A pesar de todo, Más aseguró que la forma de salir de la crisis provocada por el coronavirus es a través del movimiento cooperativista. “Hoy nuestros proyectos están llamados a ser más viables y sustentables, y a generar mano de obra genuina y defendible en el tiempo”.

De ahorro y crédito

Otra cooperativa que se sumó a la donación de trigo fue FUCAC. César Boné, presidente de la Fundación FUCAC, comentó que las acciones se enmarcaron en la Movida Verde, una iniciativa que repatrió cajas de comida por todo el país.

“Lo que hicimos fue cooperativismo entre cooperativas”. César Boné, FUCAC.

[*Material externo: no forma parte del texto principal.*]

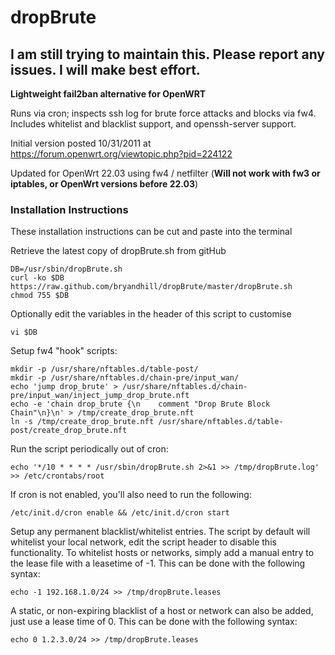 # dropBrute

## I am still trying to maintain this. Please report any issues. I will make best effort.

**Lightweight fail2ban alternative for OpenWRT**

Runs via cron; inspects ssh log for brute force attacks and blocks via 
fw4.  Includes whitelist and blacklist support, and openssh-server support.

Initial version posted 10/31/2011 at https://forum.openwrt.org/viewtopic.php?pid=224122

Updated for OpenWrt 22.03 using fw4 / netfilter (**Will not work with fw3 or iptables, or OpenWrt versions before 22.03**)

### Installation Instructions

These installation instructions can be cut and paste into the terminal

Retrieve the latest copy of dropBrute.sh from gitHub

	DB=/usr/sbin/dropBrute.sh
	curl -ko $DB https://raw.github.com/bryandhill/dropBrute/master/dropBrute.sh
	chmod 755 $DB

Optionally edit the variables in the header of this script to customise

	vi $DB

Setup fw4 "hook" scripts:

	mkdir -p /usr/share/nftables.d/table-post/
	mkdir -p /usr/share/nftables.d/chain-pre/input_wan/
	echo 'jump drop_brute' > /usr/share/nftables.d/chain-pre/input_wan/inject_jump_drop_brute.nft
	echo -e 'chain drop_brute {\n    comment "Drop Brute Block Chain"\n}\n' > /tmp/create_drop_brute.nft
	ln -s /tmp/create_drop_brute.nft /usr/share/nftables.d/table-post/create_drop_brute.nft

Run the script periodically out of cron:

	echo '*/10 * * * * /usr/sbin/dropBrute.sh 2>&1 >> /tmp/dropBrute.log' >> /etc/crontabs/root

If cron is not enabled, you'll also need to run the following:

	/etc/init.d/cron enable && /etc/init.d/cron start

Setup any permanent blacklist/whitelist entries.  The script by default will whitelist your local network, edit the script header to disable this functionality.  To whitelist hosts or networks, simply add a manual entry to the lease file with a leasetime of -1.  This can be done with the following syntax:

	echo -1 192.168.1.0/24 >> /tmp/dropBrute.leases

A static, or non-expiring blacklist of a host or network can also be added, just use a lease time of 0.  This can be done with the following syntax:

	echo 0 1.2.3.0/24 >> /tmp/dropBrute.leases
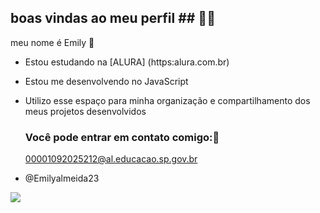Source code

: ## boas vindas ao meu perfil ## 🖤🤍

meu nome é Emily 🥇

* Estou estudando na [ALURA] (https:alura.com.br)

- Estou me desenvolvendo no JavaScript

- Utilizo esse espaço para minha organização e compartilhamento dos meus projetos desenvolvidos

  ### Você pode entrar em contato comigo:📧
  00001092025212@al.educacao.sp.gov.br

- @Emilyalmeida23

 ![](https://media1.tenor.com/m/DLZFurDZtgcAAAAC/stitch-ruim-wave.gif)

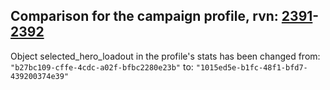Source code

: ## Comparison for the campaign profile, rvn: [2391](https://github.com/PRO100KatYT/FortniteProfileRevisions/tree/main/profiles/campaign/2391%20campaign.json)-[2392](https://github.com/PRO100KatYT/FortniteProfileRevisions/tree/main/profiles/campaign/2392%20campaign.json)

Object selected_hero_loadout in the profile's stats has been changed from: `"b27bc109-cffe-4cdc-a02f-bfbc2280e23b"` to: `"1015ed5e-b1fc-48f1-bfd7-439200374e39"`
<br><br>
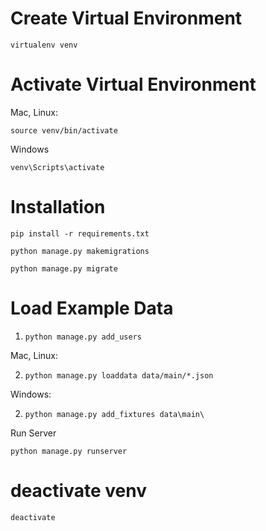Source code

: # Create Virtual Environment

`virtualenv venv`

# Activate Virtual Environment

Mac, Linux:

`source venv/bin/activate`

Windows

`venv\Scripts\activate`

# Installation 

`pip install -r requirements.txt`

`python manage.py makemigrations`

`python manage.py migrate`

# Load Example Data

1) `python manage.py add_users`

Mac, Linux:

2) `python manage.py loaddata data/main/*.json`

Windows:

2) `python manage.py add_fixtures data\main\`

Run Server

`python manage.py runserver`

# deactivate venv

`deactivate`

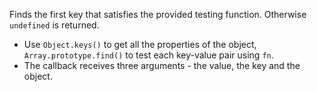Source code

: Finds the first key that satisfies the provided testing function.
Otherwise `undefined` is returned.

- Use `Object.keys()` to get all the properties of the object, `Array.prototype.find()` to test each key-value pair using `fn`.
- The callback receives three arguments - the value, the key and the object.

Boné dijo que FUCAC fue la primera institución financiera de Uruguay que aplazó los créditos por 90 días. “Eso llevó a que la banca, tanto nacional como extranjera, siguiera los lineamientos del sistema cooperativo financiero. Esto lo decidimos el 15 de marzo, fuimos los primeros en actuar en ese sentido”, relató.

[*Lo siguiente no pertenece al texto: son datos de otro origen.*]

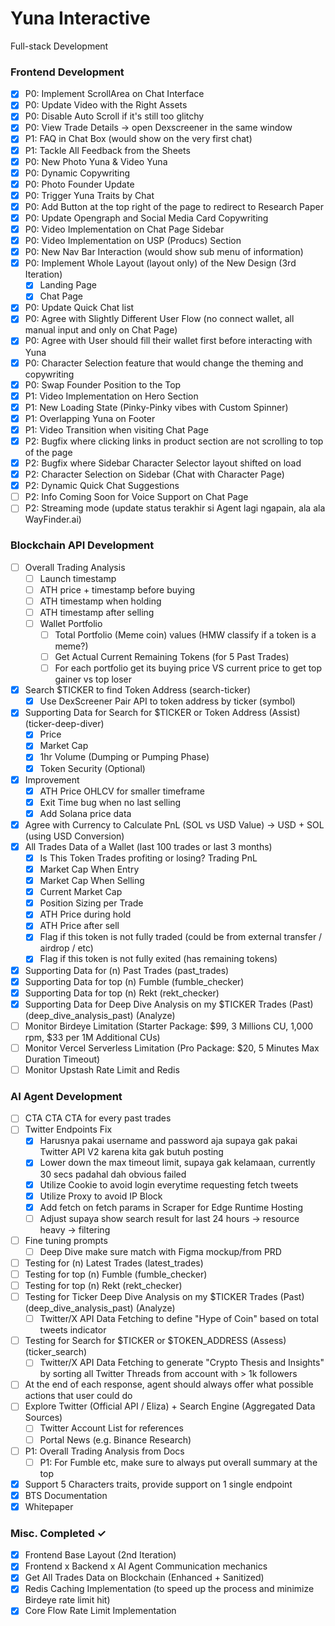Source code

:# Yuna Interactive

Full-stack Development

### Frontend Development

- [x] P0: Implement ScrollArea on Chat Interface
- [x] P0: Update Video with the Right Assets
- [x] P0: Disable Auto Scroll if it's still too glitchy
- [x] P0: View Trade Details -> open Dexscreener in the same window
- [x] P1: FAQ in Chat Box (would show on the very first chat)
- [x] P1: Tackle All Feedback from the Sheets
- [x] P0: New Photo Yuna & Video Yuna
- [x] P0: Dynamic Copywriting
- [x] P0: Photo Founder Update
- [x] P0: Trigger Yuna Traits by Chat
- [x] P0: Add Button at the top right of the page to redirect to Research Paper
- [x] P0: Update Opengraph and Social Media Card Copywriting
- [x] P0: Video Implementation on Chat Page Sidebar
- [x] P0: Video Implementation on USP (Producs) Section
- [x] P0: New Nav Bar Interaction (would show sub menu of information)
- [x] P0: Implement Whole Layout (layout only) of the New Design (3rd Iteration)
  - [x] Landing Page
  - [x] Chat Page
- [x] P0: Update Quick Chat list
- [x] P0: Agree with Slightly Different User Flow (no connect wallet, all manual input and only on Chat Page)
- [x] P0: Agree with User should fill their wallet first before interacting with Yuna
- [x] P0: Character Selection feature that would change the theming and copywriting
- [x] P0: Swap Founder Position to the Top
- [x] P1: Video Implementation on Hero Section
- [x] P1: New Loading State (Pinky-Pinky vibes with Custom Spinner)
- [x] P1: Overlapping Yuna on Footer
- [x] P1: Video Transition when visiting Chat Page
- [x] P2: Bugfix where clicking links in product section are not scrolling to top of the page
- [x] P2: Bugfix where Sidebar Character Selector layout shifted on load
- [x] P2: Character Selection on Sidebar (Chat with Character Page)
- [x] P2: Dynamic Quick Chat Suggestions
- [ ] P2: Info Coming Soon for Voice Support on Chat Page
- [ ] P2: Streaming mode (update status terakhir si Agent lagi ngapain, ala ala WayFinder.ai)

### Blockchain API Development

- [ ] Overall Trading Analysis
  - [ ] Launch timestamp
  - [ ] ATH price + timestamp before buying
  - [ ] ATH timestamp when holding
  - [ ] ATH timestamp after selling
  - [ ] Wallet Portfolio
    - [ ] Total Portfolio (Meme coin) values (HMW classify if a token is a meme?)
    - [ ] Get Actual Current Remaining Tokens (for 5 Past Trades)
    - [ ] For each portfolio get its buying price VS current price to get top gainer vs top loser
- [x] Search $TICKER to find Token Address (search-ticker)
  - [x] Use DexScreener Pair API to token address by ticker (symbol)
- [x] Supporting Data for Search for $TICKER or Token Address (Assist) (ticker-deep-diver)
  - [x] Price
  - [x] Market Cap
  - [x] 1hr Volume (Dumping or Pumping Phase)
  - [x] Token Security (Optional)
- [x] Improvement
  - [x] ATH Price OHLCV for smaller timeframe
  - [x] Exit Time bug when no last selling
  - [x] Add Solana price data
- [x] Agree with Currency to Calculate PnL (SOL vs USD Value) -> USD + SOL (using USD Conversion)
- [x] All Trades Data of a Wallet (last 100 trades or last 3 months)
  - [x] Is This Token Trades profiting or losing? Trading PnL
  - [x] Market Cap When Entry
  - [x] Market Cap When Selling
  - [x] Current Market Cap
  - [x] Position Sizing per Trade
  - [x] ATH Price during hold
  - [x] ATH Price after sell
  - [x] Flag if this token is not fully traded (could be from external transfer / airdrop / etc)
  - [x] Flag if this token is not fully exited (has remaining tokens)
- [x] Supporting Data for (n) Past Trades (past_trades)
- [x] Supporting Data for top (n) Fumble (fumble_checker)
- [x] Supporting Data for top (n) Rekt (rekt_checker)
- [x] Supporting Data for Deep Dive Analysis on my $TICKER Trades (Past) (deep_dive_analysis_past) (Analyze)
- [ ] Monitor Birdeye Limitation (Starter Package: $99, 3 Millions CU, 1,000 rpm, $33 per 1M Additional CUs)
- [ ] Monitor Vercel Serverless Limitation (Pro Package: $20, 5 Minutes Max Duration Timeout)
- [ ] Monitor Upstash Rate Limit and Redis

### AI Agent Development

- [ ] CTA CTA CTA for every past trades
- [ ] Twitter Endpoints Fix
  - [x] Harusnya pakai username and password aja supaya gak pakai Twitter API V2 karena kita gak butuh posting
  - [x] Lower down the max timeout limit, supaya gak kelamaan, currently 30 secs padahal dah obvious failed
  - [x] Utilize Cookie to avoid login everytime requesting fetch tweets
  - [x] Utilize Proxy to avoid IP Block
  - [x] Add fetch on fetch params in Scraper for Edge Runtime Hosting
  - [ ] Adjust supaya show search result for last 24 hours -> resource heavy -> filtering
- [ ] Fine tuning prompts
  - [ ] Deep Dive make sure match with Figma mockup/from PRD
- [ ] Testing for (n) Latest Trades (latest_trades)
- [ ] Testing for top (n) Fumble (fumble_checker)
- [ ] Testing for top (n) Rekt (rekt_checker)
- [ ] Testing for Ticker Deep Dive Analysis on my $TICKER Trades (Past) (deep_dive_analysis_past) (Analyze)
  - [ ] Twitter/X API Data Fetching to define "Hype of Coin" based on total tweets indicator
- [ ] Testing for Search for $TICKER or $TOKEN_ADDRESS (Assess) (ticker_search)
  - [ ] Twitter/X API Data Fetching to generate "Crypto Thesis and Insights" by sorting all Twitter Threads from account with > 1k followers
- [ ] At the end of each response, agent should always offer what possible actions that user could do
- [ ] Explore Twitter (Official API / Eliza) + Search Engine (Aggregated Data Sources)
  - [ ] Twitter Account List for references
  - [ ] Portal News (e.g. Binance Research)
- [ ] P1: Overall Trading Analysis from Docs
  - [ ] P1: For Fumble etc, make sure to always put overall summary at the top
- [x] Support 5 Characters traits, provide support on 1 single endpoint
- [x] BTS Documentation
- [x] Whitepaper

### Misc. Completed ✓

- [x] Frontend Base Layout (2nd Iteration)
- [x] Frontend x Backend x AI Agent Communication mechanics
- [x] Get All Trades Data on Blockchain (Enhanced + Sanitized)
- [x] Redis Caching Implementation (to speed up the process and minimize Birdeye rate limit hit)
- [x] Core Flow Rate Limit Implementation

Sobre la compra de trigo aseguró que al molino Florida le donaron 20.000 kilos de harina como pago. “Lo que hicimos fue cooperativismo entre cooperativas”, afirmó.

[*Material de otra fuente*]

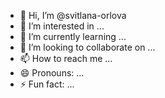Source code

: - 👋 Hi, I’m @svitlana-orlova
- 👀 I’m interested in ...
- 🌱 I’m currently learning ...
- 💞️ I’m looking to collaborate on ...
- 📫 How to reach me ...
- 😄 Pronouns: ...
- ⚡ Fun fact: ...

<!---
svitlana-orlova/svitlana-orlova is a ✨ special ✨ repository because its `README.md` (this file) appears on your GitHub profile.
You can click the Preview link to take a look at your changes.
--->
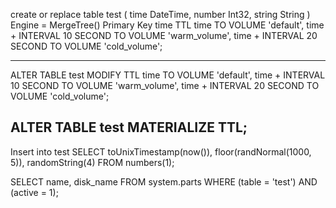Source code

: create or replace table test
(
  time DateTime,
  number Int32,
  string String
)
Engine = MergeTree()
Primary Key time
TTL 
  time TO VOLUME 'default',
  time + INTERVAL 10 SECOND TO VOLUME 'warm_volume',
  time + INTERVAL 20 SECOND TO VOLUME 'cold_volume';


---
ALTER TABLE test
   MODIFY TTL
      time TO VOLUME 'default',
      time + INTERVAL 10 SECOND TO VOLUME 'warm_volume',
      time + INTERVAL 20 SECOND TO VOLUME 'cold_volume';
 
ALTER TABLE test
    MATERIALIZE TTL;
---


Insert into test
SELECT
  toUnixTimestamp(now()),
  floor(randNormal(1000, 5)),
  randomString(4)
FROM numbers(1);

SELECT
    name,
    disk_name
FROM system.parts
WHERE (table = 'test') AND (active = 1);
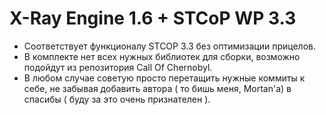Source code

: X-Ray Engine 1.6 + STCoP WP 3.3
==========================
* Соответствует функционалу STCOP 3.3 без оптимизации прицелов.
* В комплекте нет всех нужных библиотек для сборки, возможно подойдут из репозитория Call Of Chernobyl.
* В любом случае советую просто перетащить нужные коммиты к себе, не забывая добавить автора ( то бишь меня, Mortan'a)  в спасибы ( буду за это очень признателен ).
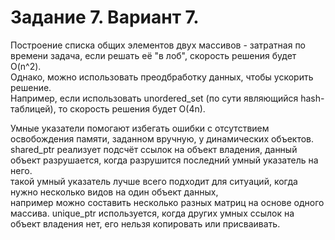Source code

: # Задание 7. Вариант 7.

Построение списка общих элементов двух массивов - затратная по времени задача, если решать её "в лоб", скорость решения будет O(n^2).  
Однако, можно использовать преодбработку данных, чтобы ускорить решение.  
Например, если использовать unordered_set (по сути являющийся hash-таблицей), то скорость решения будет O(4n).  

Умные указатели помогают избегать ошибки с отсутствием освобождения памяти, заданном вручную, у динамических объектов.  
shared_ptr реализует подсчёт ссылок на объект владения, данный объект разрушается, когда разрушится последний умный указатель на него.  
такой умный указатель лучше всего подходит для ситуаций, когда нужно несколько видов на один объект данных,  
например можно составить несколько разных матриц на основе одного массива.
unique_ptr используется, когда других умных ссылок на объект владения нет, его нельзя копировать или присваивать.
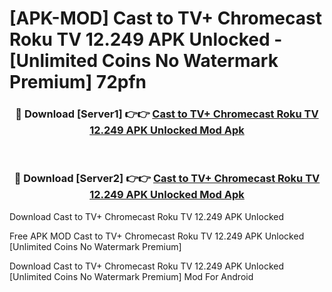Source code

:# [APK-MOD] Cast to TV+ Chromecast Roku TV 12.249 APK Unlocked - [Unlimited Coins No Watermark Premium] 72pfn



<div align="center">
<h3>🔴 Download [Server1] 👉👉 <a href="https://momento.my/?title=Cast_to_TV+_Chromecast_Roku_TV_12.249_APK_Unlocked">Cast to TV+ Chromecast Roku TV 12.249 APK Unlocked Mod Apk</a></h3><br>

<h3>🔴 Download [Server2] 👉👉 <a href="https://momento.my/?title=Cast_to_TV+_Chromecast_Roku_TV_12.249_APK_Unlocked">Cast to TV+ Chromecast Roku TV 12.249 APK Unlocked Mod Apk</a></h3>
</div>



Download Cast to TV+ Chromecast Roku TV 12.249 APK Unlocked 

Free APK MOD Cast to TV+ Chromecast Roku TV 12.249 APK Unlocked [Unlimited Coins No Watermark Premium]

Download Cast to TV+ Chromecast Roku TV 12.249 APK Unlocked [Unlimited Coins No Watermark Premium] Mod For Android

Por su parte, Walter Zurdo, presidente de la Federación de Cooperativas de Producción del Uruguay, contó a la diaria que durante los primeros días de pandemia, en marzo, lo que hicieron fue una consulta a las cooperativas del entorno para saber cuál era el estado de situación. Repitieron esto en abril, y en esta segunda instancia llegaron a más de 100 cooperativas, de las 300 asociadas.

“De inmediato, la situación del transporte ya estaba complicada, con un cese de más de 80% de movimiento de flota y de venta de boletos. Al día de hoy, es uno de los sectores más complicados, ya sea de taxis como de ómnibus”, dijo respecto de la situación actual de algunas cooperativas. Sobre las productoras de alimentos aseguró que casi no se vieron comprometidas; más allá de que se enlenteció la cadena de pagos, “nunca dejaron de trabajar y no tuvieron que mandar gente al seguro de paro”. “Los servicios, salvo en el caso de las cooperativas que trabajaban con mucha producción, siguieron trabajando, muchas con gente en la casa cobrando el jornal. En cuanto a la educación no formal, por ejemplo, los CAIF lograron hacer teletrabajo y dejaron una guardia para la contención de las familias y para repartir la comida. Después, las que se quedaron trancadas fueron las constructoras y ramas afines; los bares bajaron las cortinas y fueron muy afectados”, enumeró.

Con respecto a las acciones frente a la crisis, contó que los taxis hicieron un acuerdo con los CAIF para la entrega de bandejas, con costos mínimos, pero de tal manera que pudieron evitar que se perdieran las fuentes de trabajo. “Todas las cooperativas dicen los mismo: que es como abrir una nueva veta de negocios bajando costos para paliar la situación, pero después de que se vuelva a la famosa normalidad se verá si los explotan o no”, dijo.

“A veces las cooperativas estamos muy sumidas en la gestión interna y no miramos para el costado; la pandemia nos obligó a hacerlo”. Walter Zurdo, FCPU.

Zurdo considera que el coronavirus hizo que aumentara el intercooperativismo: “El tema es que a veces las cooperativas estamos muy sumidas en la gestión interna y no miramos para el costado; la pandemia nos obligó a hacerlo”. “Muchas veces se da el intercooperativismo, pero no en la medida en que nosotros queremos. “Por ejemplo, a algunas cooperativas de educación, después de estar con los niñas y niños, poco tiempo les queda para el vínculo con los demás emprendimientos”, dijo, y puso como ejemplo a los molinos.

La solidaridad de FUCAC en números

Para el reparto de las cajas de alimentos se recorrieron 15.000 kilómetros; las cajas contenían 16 kilos de alimentos; llegaron a 13 departamentos, 27 ciudades, 54 barrios y 155 organizaciones sociales; fueron 197.450 kilos de alimentos donados, unas 12.000 cajas; dos millones de platos de comida con un valor de 750.000 dólares; el trabajo demandó 119 días.